The strength of water will not be strong enough to carry teh gravel all the way up the resistance isnt strong enough. Just run the hoover over the gravel disturbing the top few rocks and itll suck up the excess food and poop laying just below the surface. if you find the gravel starts going up the tube just put your finger over the end in the bucket the gravel will just fall back into the tank and when you move your finger itll keep going.

When you finish remove the hoover from the water not the other way round as youll get a wet floor like my misses did first time she tried "helping".

Once a month i do a deep gravel clean where i push the hoover deep into the gravel one bit at a time, push the tube deel into the gravel let it go up the tueb then lift the tube the gravel fall back into the small hole but the poo and food etc keep getting sucked up, i do this just before a water change and suck up the extra floaty bits with the hoover after.
 
Going to do this when get in from work and you can shoot me for asking a daft question but how exactly does it work. AS if it creates a vacum will it suck up my gravel also. Not sure how it works.

if you think of it as a long syphon with a wide tube on the end, does that help? there are some "electric and air driven units, but many of us just use the syphon type. you pop the wide end of the pipe in the water and suck on the narrow end. whilst the water is being removed you can disturb the substrate with the end of the syphon and the dirt is drawn away with only the smallest bits of gravel being picked up.

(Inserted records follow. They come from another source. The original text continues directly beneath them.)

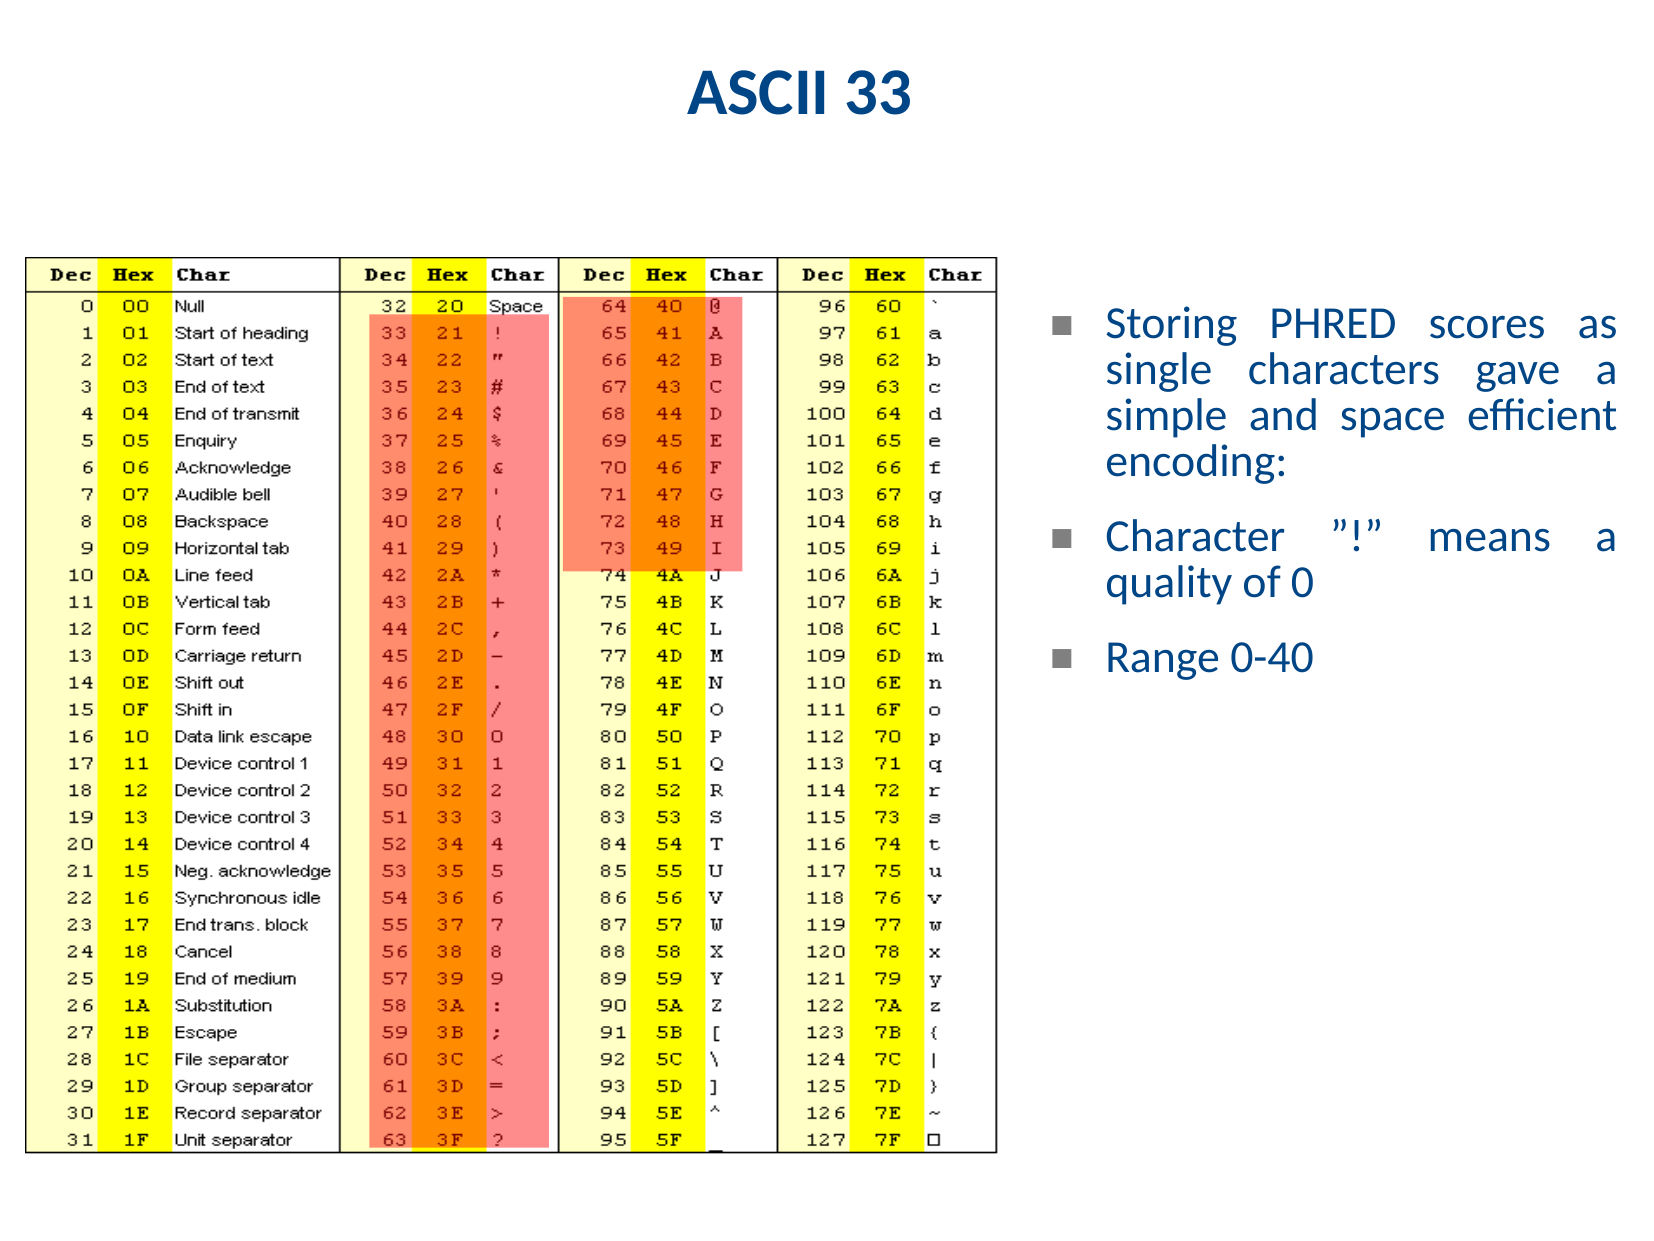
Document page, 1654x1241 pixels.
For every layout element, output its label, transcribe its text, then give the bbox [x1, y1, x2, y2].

title ASCII 33 [55, 18, 1544, 177]
text_box [562, 296, 743, 572]
text_box [369, 314, 549, 1148]
picture [25, 257, 1001, 1158]
list Storing PHRED scores as single characters gave a simple and space efficient encoding: Character ”!” means a quality of 0 Range 0-40 [1034, 304, 1619, 1124]
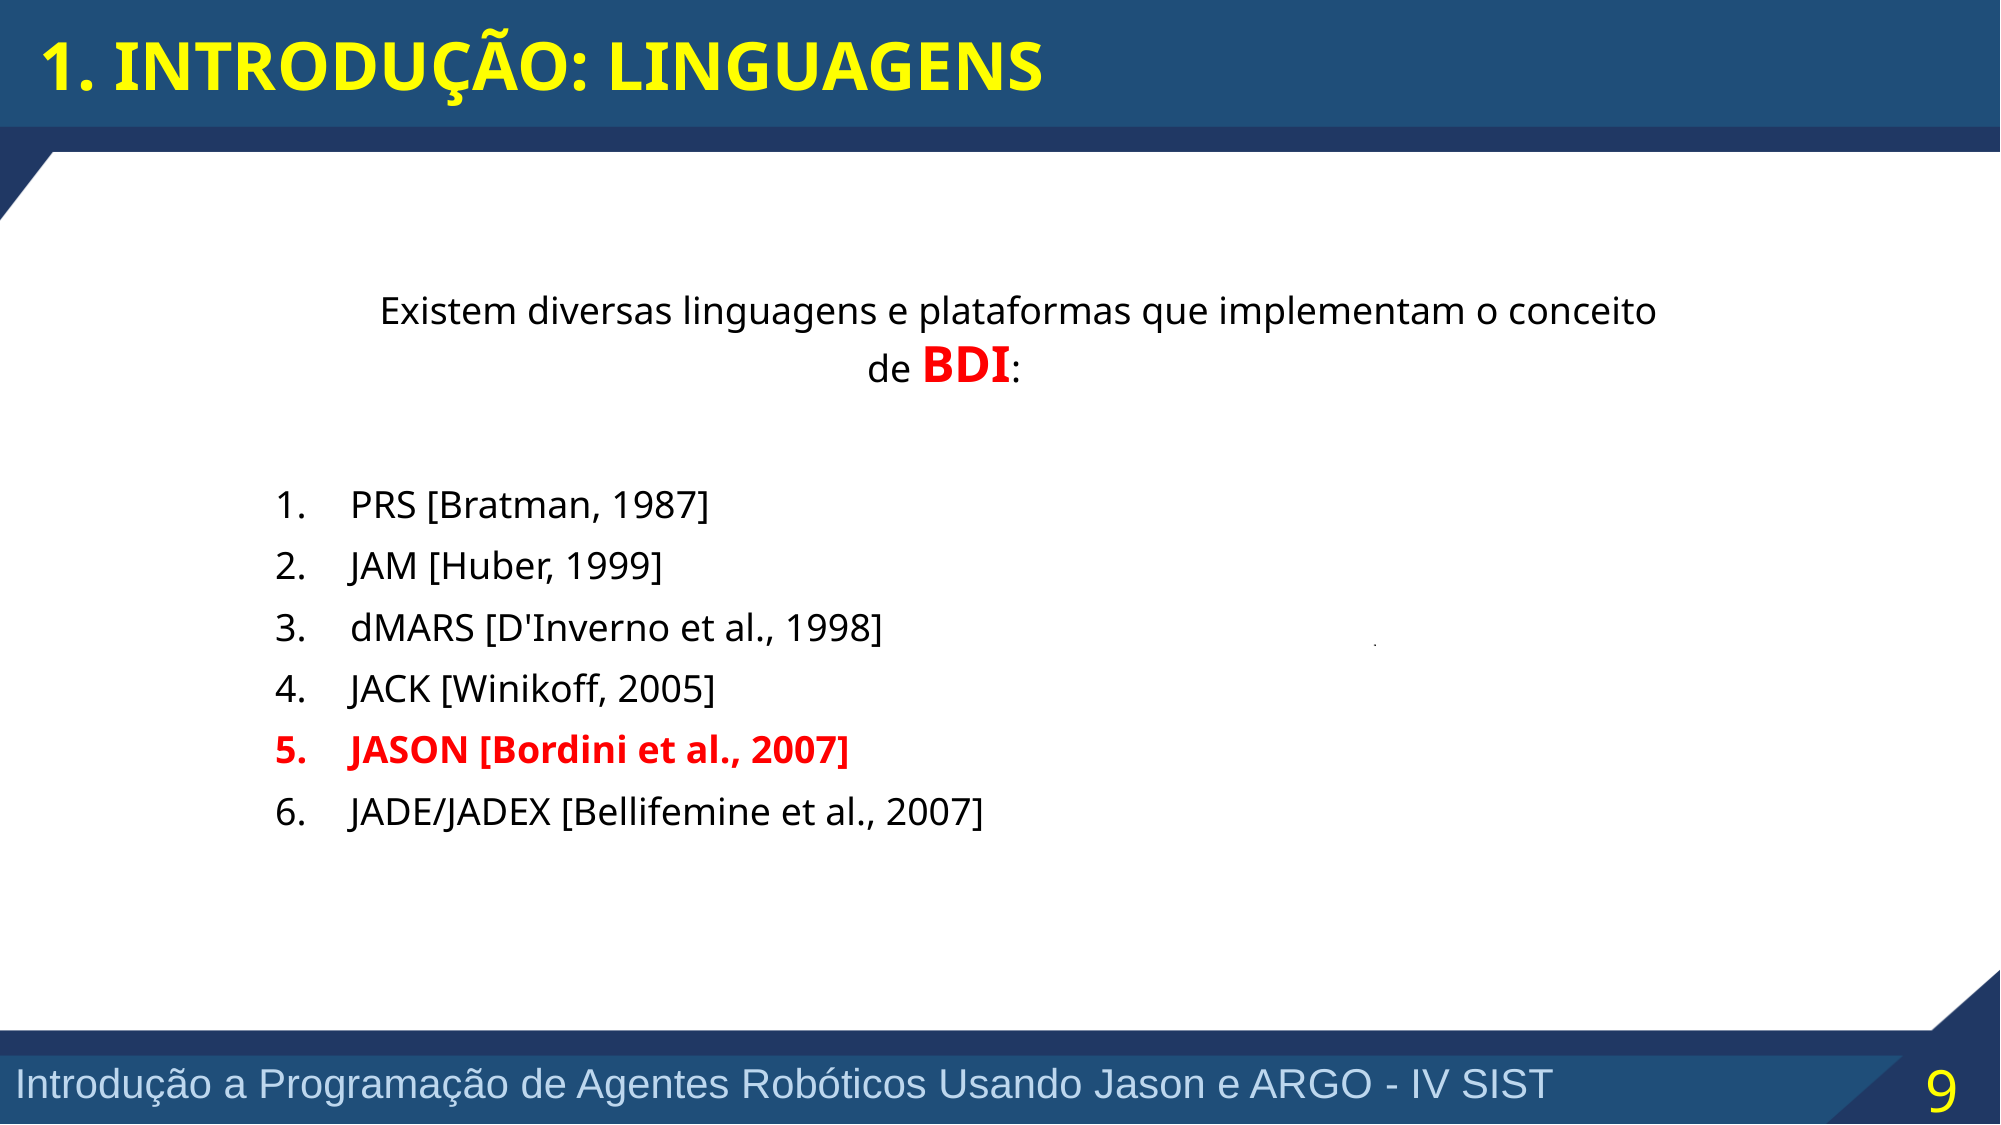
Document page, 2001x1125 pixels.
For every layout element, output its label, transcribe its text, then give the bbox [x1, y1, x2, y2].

text_box PRS [Bratman, 1987] JAM [Huber, 1999] dMARS [D'Inverno et al., 1998] JACK [Winikoff, 2005] JASON [Bordini et al., 2007] JADE/JADEX [Bellifemine et al., 2007] [260, 478, 1315, 958]
picture [0, 0, 2000, 1124]
text_box Existem diversas linguagens e plataformas que implementam o conceito de BDI: [196, 280, 1692, 400]
text_box 1. INTRODUÇÃO: LINGUAGENS [24, 16, 2000, 112]
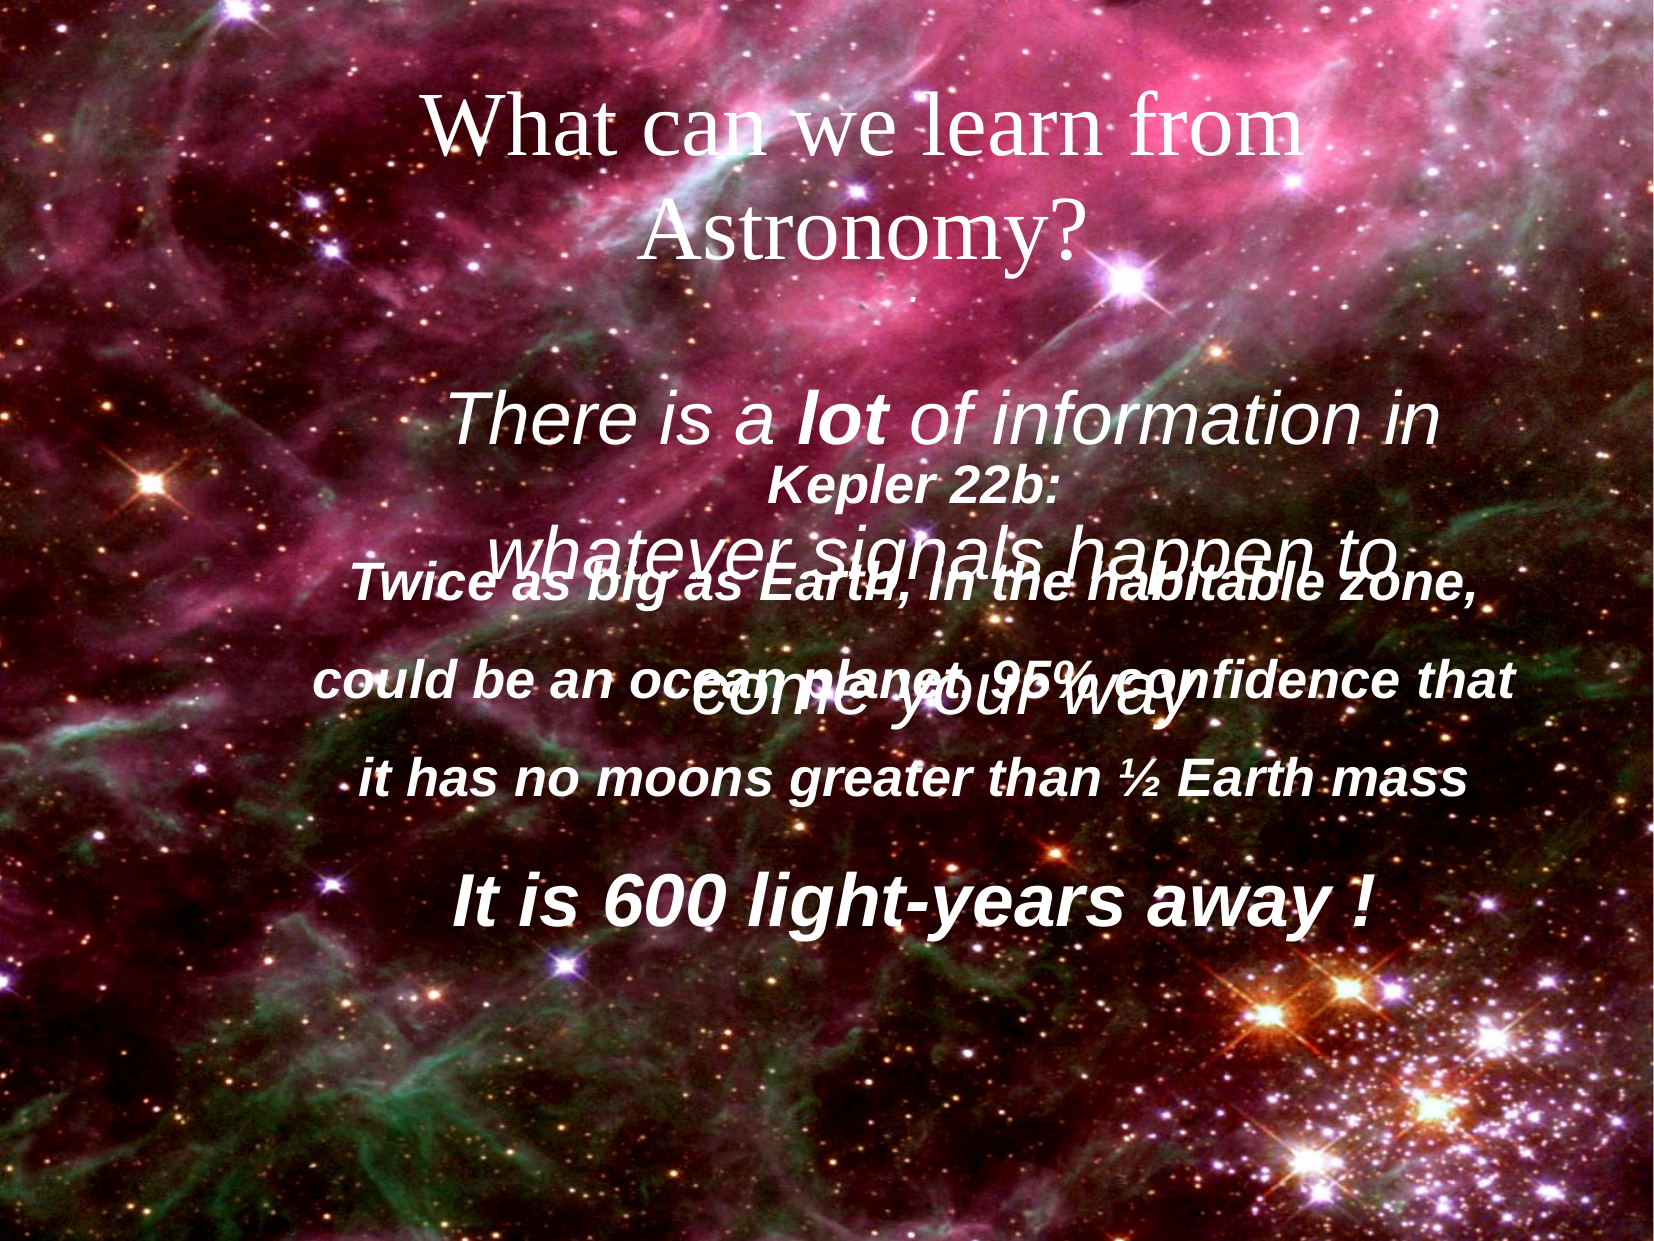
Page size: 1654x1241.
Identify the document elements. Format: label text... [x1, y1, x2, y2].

the electric and air driven units do much the same, but they do not remove water, they catch the dirt in a bag.
 
Agree, the gravel just churns around in the first inch or so of the clear tube and falls back down as you lift the tube, while the debris trapped amongst the gravel is then stirred up and floats upward with the slow movement of water out of the tank via the siphon hose. You will observe that not all the stirred-up debris gets taken out of the tank by any means.. that's ok because you have to think of it as just an ongoing thing, a partial cleaning that happens each week.

This weekly maintenance process is accomplishing a lot of things. It is keeping the debris in the gravel from collecting in amounts that would eventually be in danger of fueling a sudden bacterial bloom of the heterotrophic bacteria, with subsequent ammonia spikes. It is removing the nitrate(NO3) which is the endpoint product of the biofilter and is the "canary in a coalmine" for the other pollutants. It is removing untold trace metals and organics that we don't have the time or money to test for but which could be bad for the tank if left to build up over many months/years. It is removing water with whatever carbonate level the tank now has and replacing it with whatever carbonate hardness level the new source (usually, tap) water has. This is often the way that essential calcium nutrients get supplied for plants, bacteria and fish, all three of which need calcium, magnesium etc. in reasonable levels. Finally, just for fun, it is my own opinion that its supplying water movement, temperature change and general fun for a bunch of fish that would probably get a lot more of that out in their natural habitat!